(Input)
○ ○ ○ ○

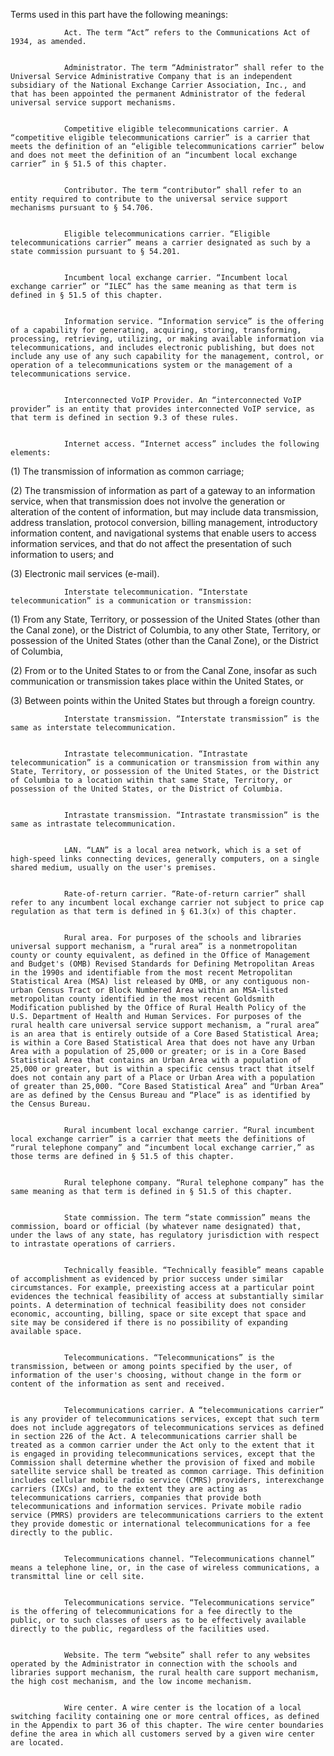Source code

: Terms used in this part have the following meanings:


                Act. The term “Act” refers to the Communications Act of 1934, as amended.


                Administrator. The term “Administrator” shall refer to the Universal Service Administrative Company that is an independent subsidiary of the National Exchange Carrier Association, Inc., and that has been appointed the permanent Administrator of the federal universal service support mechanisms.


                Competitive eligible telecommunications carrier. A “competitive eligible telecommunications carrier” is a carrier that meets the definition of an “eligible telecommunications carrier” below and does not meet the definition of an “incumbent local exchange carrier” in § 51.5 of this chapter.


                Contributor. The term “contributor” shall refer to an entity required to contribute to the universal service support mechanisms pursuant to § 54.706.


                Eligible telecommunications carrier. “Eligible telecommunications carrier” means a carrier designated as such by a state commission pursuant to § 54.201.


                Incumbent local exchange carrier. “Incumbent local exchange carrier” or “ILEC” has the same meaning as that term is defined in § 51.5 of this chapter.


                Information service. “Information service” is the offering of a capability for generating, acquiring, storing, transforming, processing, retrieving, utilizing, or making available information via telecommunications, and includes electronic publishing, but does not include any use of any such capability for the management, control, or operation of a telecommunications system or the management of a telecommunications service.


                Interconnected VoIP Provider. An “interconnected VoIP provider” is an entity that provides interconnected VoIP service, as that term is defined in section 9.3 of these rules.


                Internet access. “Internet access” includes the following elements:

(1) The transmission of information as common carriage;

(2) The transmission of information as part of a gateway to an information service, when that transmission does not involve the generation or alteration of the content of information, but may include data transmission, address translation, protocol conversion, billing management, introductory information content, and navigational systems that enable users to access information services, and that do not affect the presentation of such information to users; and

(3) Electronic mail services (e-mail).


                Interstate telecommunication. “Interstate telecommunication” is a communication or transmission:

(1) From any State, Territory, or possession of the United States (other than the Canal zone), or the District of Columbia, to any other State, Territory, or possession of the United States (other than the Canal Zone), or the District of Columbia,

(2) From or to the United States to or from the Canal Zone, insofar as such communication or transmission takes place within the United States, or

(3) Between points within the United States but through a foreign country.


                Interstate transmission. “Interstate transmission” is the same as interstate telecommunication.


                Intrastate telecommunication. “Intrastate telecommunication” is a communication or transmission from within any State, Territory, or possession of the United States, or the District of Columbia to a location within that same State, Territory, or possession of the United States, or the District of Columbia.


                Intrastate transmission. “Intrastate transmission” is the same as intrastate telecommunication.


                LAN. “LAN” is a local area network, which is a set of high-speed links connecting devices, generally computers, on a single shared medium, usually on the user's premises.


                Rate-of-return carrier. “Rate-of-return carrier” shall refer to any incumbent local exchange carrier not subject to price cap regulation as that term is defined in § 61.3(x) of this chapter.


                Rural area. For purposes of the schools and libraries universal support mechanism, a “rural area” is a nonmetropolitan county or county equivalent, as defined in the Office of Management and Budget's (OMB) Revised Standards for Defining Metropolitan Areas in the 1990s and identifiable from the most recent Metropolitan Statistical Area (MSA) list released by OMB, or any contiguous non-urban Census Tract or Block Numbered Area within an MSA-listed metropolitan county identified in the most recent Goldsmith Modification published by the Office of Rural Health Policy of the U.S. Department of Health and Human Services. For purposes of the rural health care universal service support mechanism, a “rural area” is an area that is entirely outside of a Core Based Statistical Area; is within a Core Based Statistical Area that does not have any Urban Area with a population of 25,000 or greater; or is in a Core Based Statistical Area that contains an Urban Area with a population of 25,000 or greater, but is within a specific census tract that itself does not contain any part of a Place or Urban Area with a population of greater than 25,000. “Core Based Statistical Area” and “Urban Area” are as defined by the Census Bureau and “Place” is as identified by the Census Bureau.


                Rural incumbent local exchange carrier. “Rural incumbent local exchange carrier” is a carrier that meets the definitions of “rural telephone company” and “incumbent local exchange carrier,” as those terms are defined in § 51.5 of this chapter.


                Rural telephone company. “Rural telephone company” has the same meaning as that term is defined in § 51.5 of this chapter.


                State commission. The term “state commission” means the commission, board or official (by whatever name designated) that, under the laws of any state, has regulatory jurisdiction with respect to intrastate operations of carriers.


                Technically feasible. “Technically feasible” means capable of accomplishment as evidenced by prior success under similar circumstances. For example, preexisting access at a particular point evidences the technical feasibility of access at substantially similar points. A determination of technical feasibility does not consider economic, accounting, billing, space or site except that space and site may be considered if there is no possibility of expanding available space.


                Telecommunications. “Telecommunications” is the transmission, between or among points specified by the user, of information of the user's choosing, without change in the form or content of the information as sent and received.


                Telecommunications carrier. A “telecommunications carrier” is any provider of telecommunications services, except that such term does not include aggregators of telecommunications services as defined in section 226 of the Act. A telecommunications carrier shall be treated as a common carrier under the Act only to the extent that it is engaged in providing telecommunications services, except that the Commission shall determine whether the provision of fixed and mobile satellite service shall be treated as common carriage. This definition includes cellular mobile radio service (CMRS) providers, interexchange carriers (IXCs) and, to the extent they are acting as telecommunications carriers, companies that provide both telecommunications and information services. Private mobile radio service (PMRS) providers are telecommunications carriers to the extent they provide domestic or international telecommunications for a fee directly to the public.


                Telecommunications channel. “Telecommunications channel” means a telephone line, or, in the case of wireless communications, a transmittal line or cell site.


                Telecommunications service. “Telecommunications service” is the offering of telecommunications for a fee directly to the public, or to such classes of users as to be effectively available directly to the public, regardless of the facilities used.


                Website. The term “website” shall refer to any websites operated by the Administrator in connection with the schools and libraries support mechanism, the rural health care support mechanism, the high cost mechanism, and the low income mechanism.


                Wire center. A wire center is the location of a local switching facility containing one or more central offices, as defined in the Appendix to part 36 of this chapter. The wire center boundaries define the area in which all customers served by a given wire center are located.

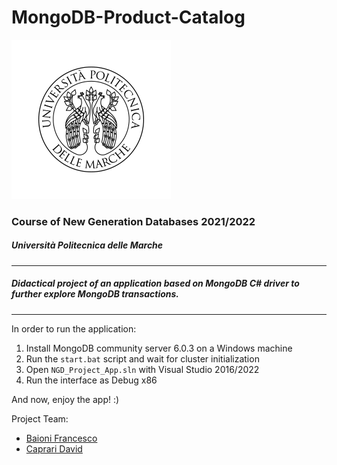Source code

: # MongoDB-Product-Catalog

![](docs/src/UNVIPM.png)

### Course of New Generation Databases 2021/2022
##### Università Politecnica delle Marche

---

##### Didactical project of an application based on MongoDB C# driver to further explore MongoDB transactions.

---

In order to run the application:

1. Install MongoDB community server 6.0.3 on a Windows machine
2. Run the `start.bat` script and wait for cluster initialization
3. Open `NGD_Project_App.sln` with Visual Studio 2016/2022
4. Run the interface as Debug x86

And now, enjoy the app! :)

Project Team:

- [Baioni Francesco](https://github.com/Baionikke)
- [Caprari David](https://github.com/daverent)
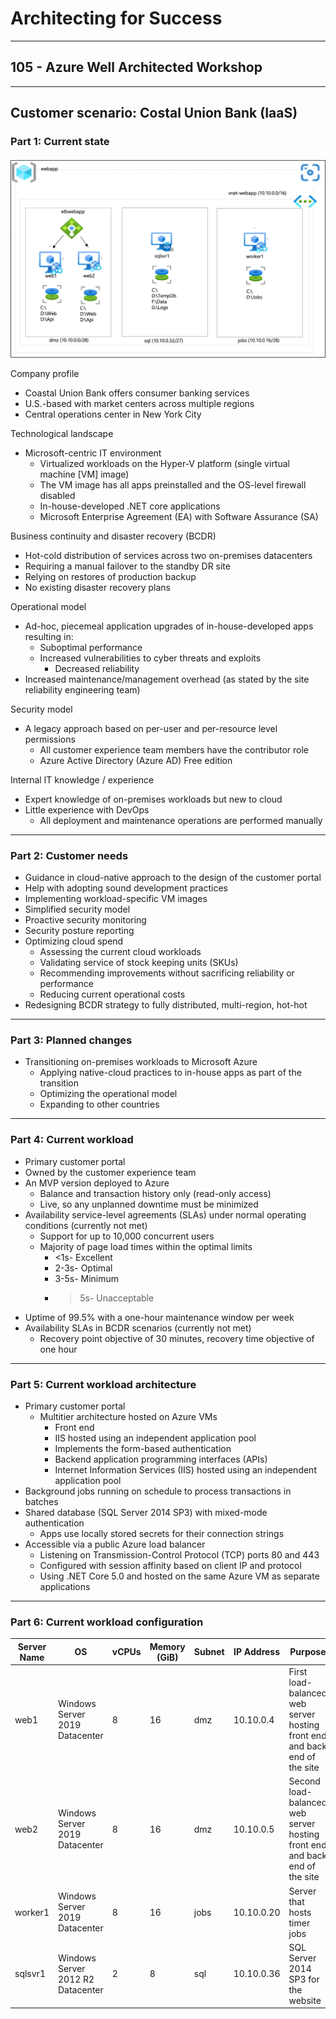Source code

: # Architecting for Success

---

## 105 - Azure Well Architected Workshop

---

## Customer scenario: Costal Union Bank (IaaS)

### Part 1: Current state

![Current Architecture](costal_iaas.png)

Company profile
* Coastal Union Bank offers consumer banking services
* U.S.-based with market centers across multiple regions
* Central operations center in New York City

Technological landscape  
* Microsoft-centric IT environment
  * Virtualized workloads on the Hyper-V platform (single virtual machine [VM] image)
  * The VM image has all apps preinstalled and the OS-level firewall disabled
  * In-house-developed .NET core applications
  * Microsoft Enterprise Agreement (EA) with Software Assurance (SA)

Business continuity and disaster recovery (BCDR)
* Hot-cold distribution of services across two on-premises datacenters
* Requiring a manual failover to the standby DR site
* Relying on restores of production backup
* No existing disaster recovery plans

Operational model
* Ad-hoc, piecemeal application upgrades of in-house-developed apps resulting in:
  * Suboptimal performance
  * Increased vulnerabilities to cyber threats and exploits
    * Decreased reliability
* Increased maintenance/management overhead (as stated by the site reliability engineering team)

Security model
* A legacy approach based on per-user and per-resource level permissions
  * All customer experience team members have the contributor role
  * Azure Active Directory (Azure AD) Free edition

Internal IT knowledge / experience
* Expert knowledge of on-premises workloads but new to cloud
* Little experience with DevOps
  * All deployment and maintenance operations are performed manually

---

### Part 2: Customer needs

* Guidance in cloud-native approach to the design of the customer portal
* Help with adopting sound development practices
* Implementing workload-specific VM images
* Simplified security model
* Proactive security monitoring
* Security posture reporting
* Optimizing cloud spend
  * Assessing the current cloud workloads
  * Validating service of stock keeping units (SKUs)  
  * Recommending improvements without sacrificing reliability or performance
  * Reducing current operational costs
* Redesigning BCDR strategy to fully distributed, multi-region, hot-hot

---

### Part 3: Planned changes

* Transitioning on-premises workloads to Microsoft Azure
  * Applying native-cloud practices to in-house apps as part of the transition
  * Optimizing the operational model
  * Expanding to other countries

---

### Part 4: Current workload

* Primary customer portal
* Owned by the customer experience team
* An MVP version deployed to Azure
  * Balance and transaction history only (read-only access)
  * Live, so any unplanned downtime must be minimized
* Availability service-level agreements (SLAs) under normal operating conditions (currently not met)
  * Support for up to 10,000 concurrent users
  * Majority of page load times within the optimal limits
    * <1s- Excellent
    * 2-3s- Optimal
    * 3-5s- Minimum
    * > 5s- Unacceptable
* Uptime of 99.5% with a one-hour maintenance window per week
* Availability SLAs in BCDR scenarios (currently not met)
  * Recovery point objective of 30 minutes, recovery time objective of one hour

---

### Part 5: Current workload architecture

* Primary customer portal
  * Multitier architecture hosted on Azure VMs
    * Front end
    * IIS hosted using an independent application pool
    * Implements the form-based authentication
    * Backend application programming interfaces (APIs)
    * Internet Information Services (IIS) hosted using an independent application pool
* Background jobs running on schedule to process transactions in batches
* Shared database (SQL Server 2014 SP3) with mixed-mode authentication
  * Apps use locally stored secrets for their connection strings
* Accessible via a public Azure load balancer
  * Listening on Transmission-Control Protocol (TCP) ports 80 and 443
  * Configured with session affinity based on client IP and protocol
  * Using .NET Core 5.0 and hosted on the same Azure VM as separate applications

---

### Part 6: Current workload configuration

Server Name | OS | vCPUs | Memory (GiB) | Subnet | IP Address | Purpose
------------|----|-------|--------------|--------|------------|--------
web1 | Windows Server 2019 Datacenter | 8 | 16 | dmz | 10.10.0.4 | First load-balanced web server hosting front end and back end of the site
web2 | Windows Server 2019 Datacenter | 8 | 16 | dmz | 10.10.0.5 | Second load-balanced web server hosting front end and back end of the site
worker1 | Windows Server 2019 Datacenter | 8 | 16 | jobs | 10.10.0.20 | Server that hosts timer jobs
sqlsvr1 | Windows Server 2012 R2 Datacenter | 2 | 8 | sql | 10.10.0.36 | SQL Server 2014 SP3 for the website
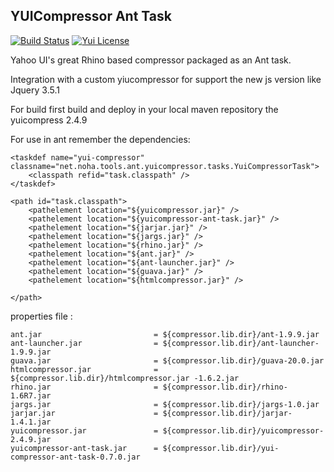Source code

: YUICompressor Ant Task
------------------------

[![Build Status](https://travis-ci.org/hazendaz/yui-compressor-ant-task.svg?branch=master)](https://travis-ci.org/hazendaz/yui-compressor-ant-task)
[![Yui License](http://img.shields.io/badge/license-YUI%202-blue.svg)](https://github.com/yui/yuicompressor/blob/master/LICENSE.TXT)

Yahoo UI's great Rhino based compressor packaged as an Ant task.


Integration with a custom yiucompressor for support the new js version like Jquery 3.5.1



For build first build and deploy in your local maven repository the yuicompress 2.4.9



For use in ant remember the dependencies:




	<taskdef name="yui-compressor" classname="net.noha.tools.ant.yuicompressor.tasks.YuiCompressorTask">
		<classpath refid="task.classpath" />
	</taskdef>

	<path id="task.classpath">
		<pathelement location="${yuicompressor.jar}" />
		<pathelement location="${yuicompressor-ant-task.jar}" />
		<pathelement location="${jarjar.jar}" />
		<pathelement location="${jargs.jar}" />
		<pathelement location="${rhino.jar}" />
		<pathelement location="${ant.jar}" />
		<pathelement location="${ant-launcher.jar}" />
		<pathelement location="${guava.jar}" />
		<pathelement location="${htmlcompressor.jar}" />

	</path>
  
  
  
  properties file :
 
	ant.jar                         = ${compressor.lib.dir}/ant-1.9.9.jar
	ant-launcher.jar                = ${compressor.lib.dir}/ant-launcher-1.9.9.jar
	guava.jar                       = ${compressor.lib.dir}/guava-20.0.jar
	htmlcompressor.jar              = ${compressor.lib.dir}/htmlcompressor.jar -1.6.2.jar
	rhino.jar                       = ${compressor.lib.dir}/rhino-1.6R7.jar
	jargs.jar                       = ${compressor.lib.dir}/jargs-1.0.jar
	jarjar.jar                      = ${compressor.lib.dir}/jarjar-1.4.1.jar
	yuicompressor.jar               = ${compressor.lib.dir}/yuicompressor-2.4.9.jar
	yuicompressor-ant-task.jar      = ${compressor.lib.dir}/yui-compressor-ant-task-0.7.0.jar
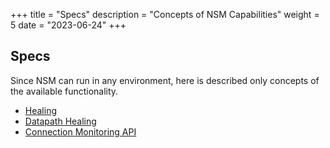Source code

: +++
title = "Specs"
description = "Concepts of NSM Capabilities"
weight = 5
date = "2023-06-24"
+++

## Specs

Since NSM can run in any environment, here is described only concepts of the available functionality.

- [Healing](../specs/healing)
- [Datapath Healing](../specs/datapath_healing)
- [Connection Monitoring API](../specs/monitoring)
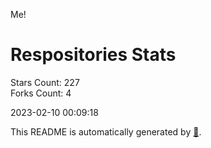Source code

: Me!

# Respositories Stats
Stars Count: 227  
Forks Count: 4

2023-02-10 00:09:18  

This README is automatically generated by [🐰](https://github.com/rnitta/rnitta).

○ ○ ○ ○

(Task brief)
Please copy out each line in the entries that mentions the string "District".

(Response for this exercise)
(1) From any State, Territory, or possession of the United States (other than the Canal zone), or the District of Columbia, to any other State, Territory, or possession of the United States (other than the Canal Zone), or the District of Columbia,
                Intrastate telecommunication. “Intrastate telecommunication” is a communication or transmission from within any State, Territory, or possession of the United States, or the District of Columbia to a location within that same State, Territory, or possession of the United States, or the District of Columbia.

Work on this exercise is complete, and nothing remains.